[Page-level text extractions]
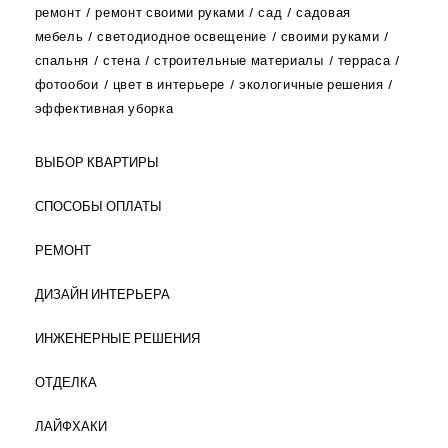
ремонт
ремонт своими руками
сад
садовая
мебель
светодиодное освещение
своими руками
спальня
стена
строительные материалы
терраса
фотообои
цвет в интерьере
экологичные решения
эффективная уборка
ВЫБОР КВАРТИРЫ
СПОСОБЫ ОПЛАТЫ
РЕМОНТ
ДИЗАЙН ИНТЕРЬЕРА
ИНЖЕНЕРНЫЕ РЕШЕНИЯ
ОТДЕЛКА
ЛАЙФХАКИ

--

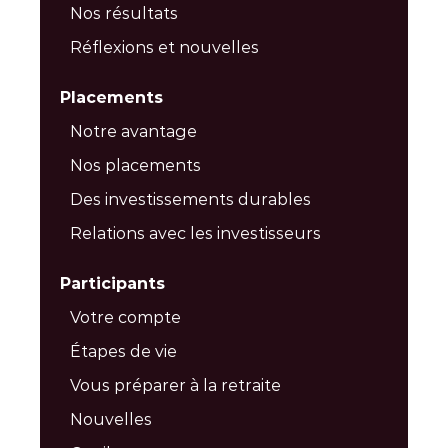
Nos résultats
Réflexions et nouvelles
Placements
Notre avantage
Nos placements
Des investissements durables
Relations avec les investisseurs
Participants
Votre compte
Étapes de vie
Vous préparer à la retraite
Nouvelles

Problem statement:
From the rows above, pull out every line that contains the string "своими". Case counts.

Answer below:
ремонт своими руками
своими руками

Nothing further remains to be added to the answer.